══ Passage provided

Stable File System for embedded product

Mark Hatle fray at mvista.com
Tue Jan 20 08:00:10 EST 2004


Just from the FHS perspective (the file system standard for Linux)

everything on linux can (and should be) read-only mounted, with the
following exceptions:

   /etc/mtab -- It can be a symlink to /proc/mounts (or a link to a
writable location)

   /tmp  -- mount as a tmpfs (or link to /var/tmp)
   /var  -- mount again as a tmpfs, or a read-write storage

Of course each distribution varies and applications, distributions, etc
have bugs when it comes to FHS compliance..  but this should be the
end-goal for all systems to be standards based.

(For my own systems, usually I have /etc on a read-write capable disk..
but mount read-only..  /etc/mtab is a symlink to /proc/mounts, /tmp is a
symlink to /var/tmp.  /var/tmp is tmpfs.. the rest of var is either
tmpfs or a read-write disk depending on the application.)

--Mark

Rod Boyce wrote:
> I would much more strongly suggest not mounting this partition
> read-write as this is most likely what is corrupting the partition also
> try noatime as well.  /etc is required for boot up so I would suggest
> changing the way you use /etc.  We have soft links to another location
> on another file system and keep /etc combined with the root file system.
> Upwards of 10K power cycles can't be wrong.
>
>
> Rod
>
>
>>-----Original Message-----
>>From: Alex Zeffertt [mailto:ajz at cambridgebroadband.com]
>>Sent: Monday, 19 January 2004 11:04 p.m.

════
══ Listed entries

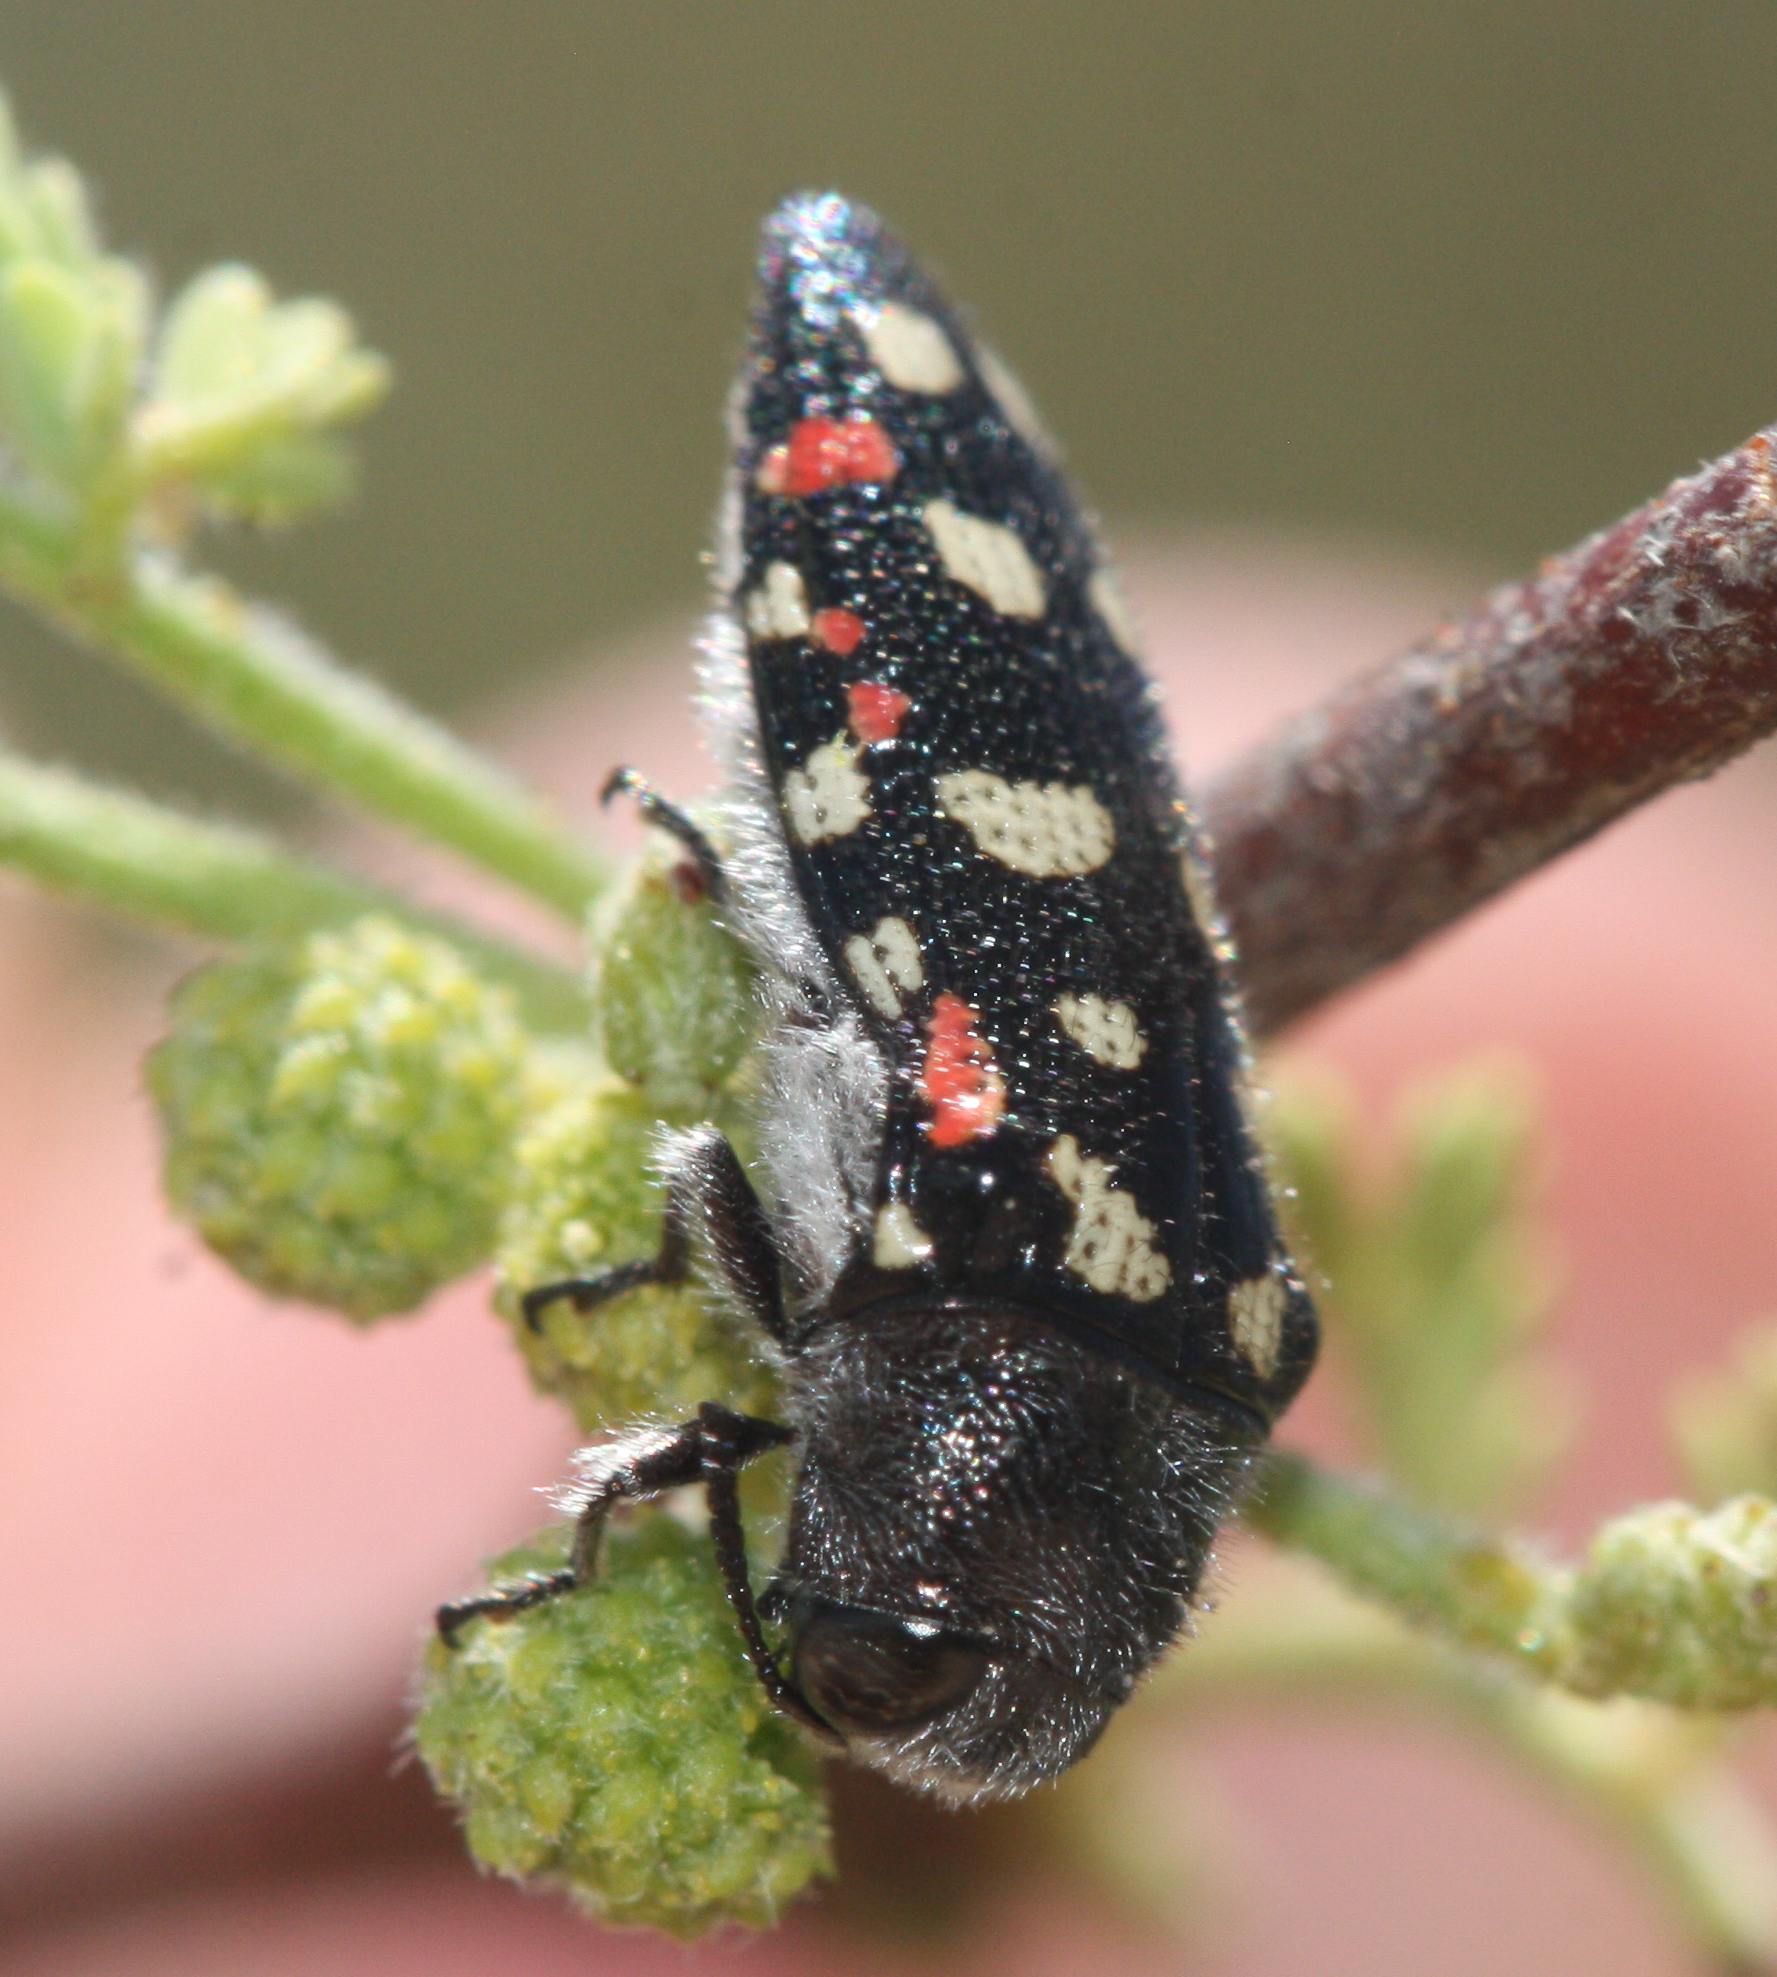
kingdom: Animalia
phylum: Arthropoda
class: Insecta
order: Coleoptera
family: Buprestidae
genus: Acmaeodera
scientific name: Acmaeodera gibbula
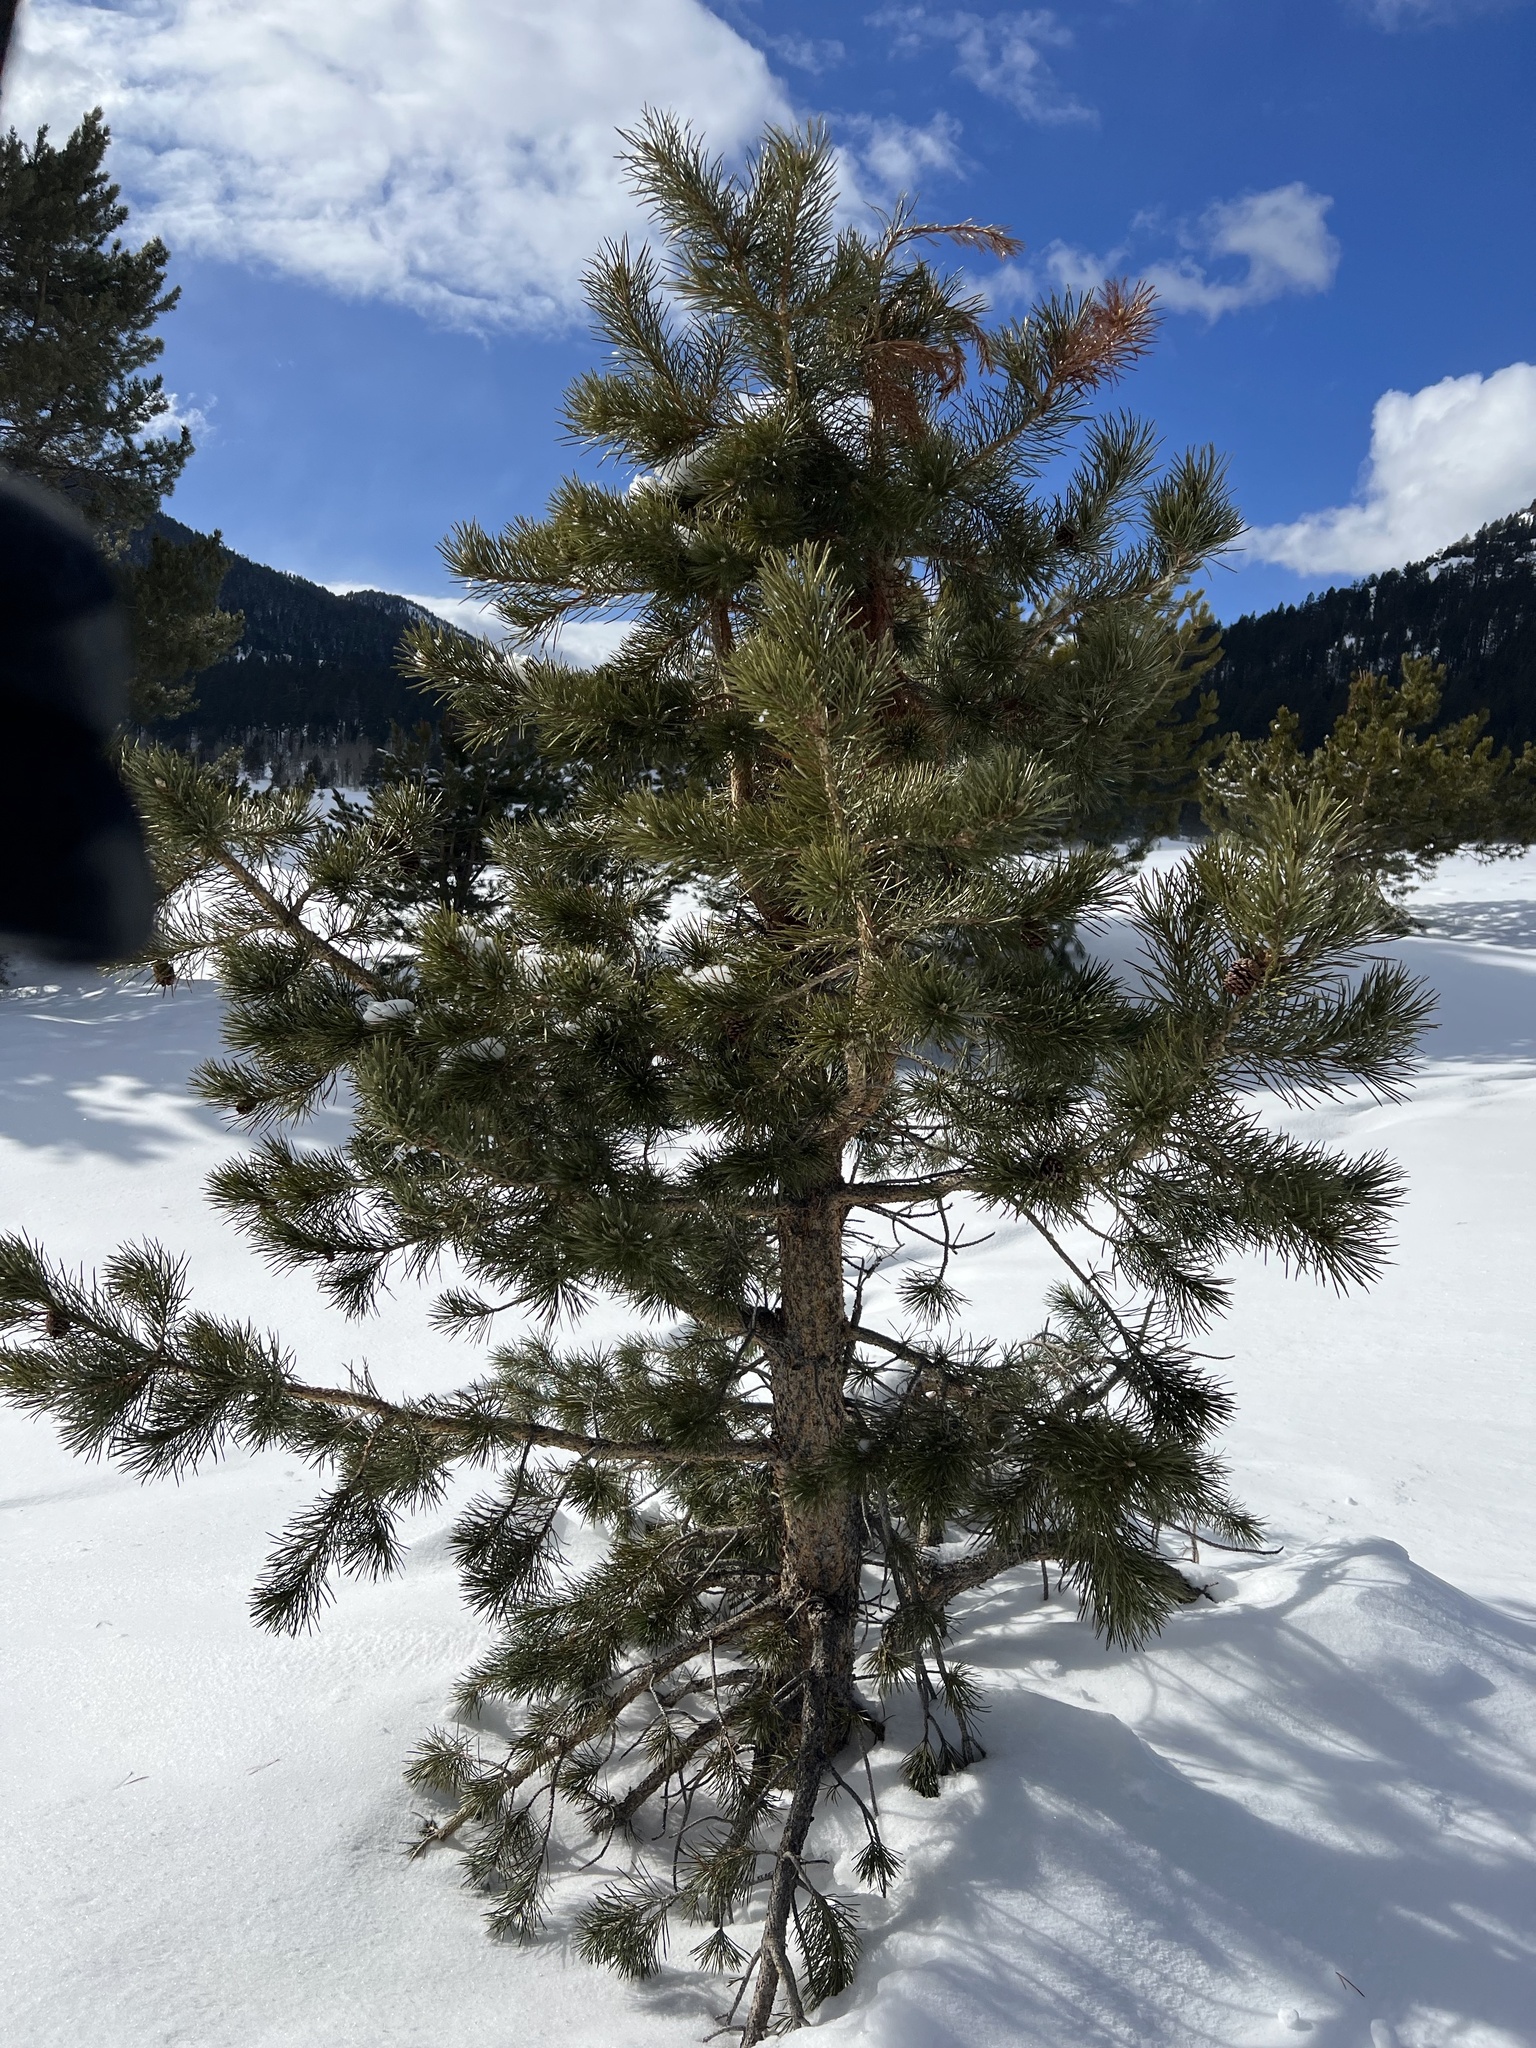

════

[What you need to do]
a) Answer these questions about the message on a stable file system, one line per answer, marked the same way:
(i) What does the message say /tmp should be mounted as?
(ii) On the writer's own systems, what is /var/tmp?
(iii) How many power cycles does Rod cite in his quoted reply?
b) Turn the lines of the entries that name living things from kingdom to scientific name into a numbered list, skipping blank lines. Leave the pictures out of the answer.

[Solutions by task]
a)
(i) A tmpfs (or a link to /var/tmp)
(ii) tmpfs
(iii) Upwards of 10K

b)
1. kingdom: Animalia
2. phylum: Arthropoda
3. class: Insecta
4. order: Coleoptera
5. family: Buprestidae
6. genus: Acmaeodera
7. scientific name: Acmaeodera gibbula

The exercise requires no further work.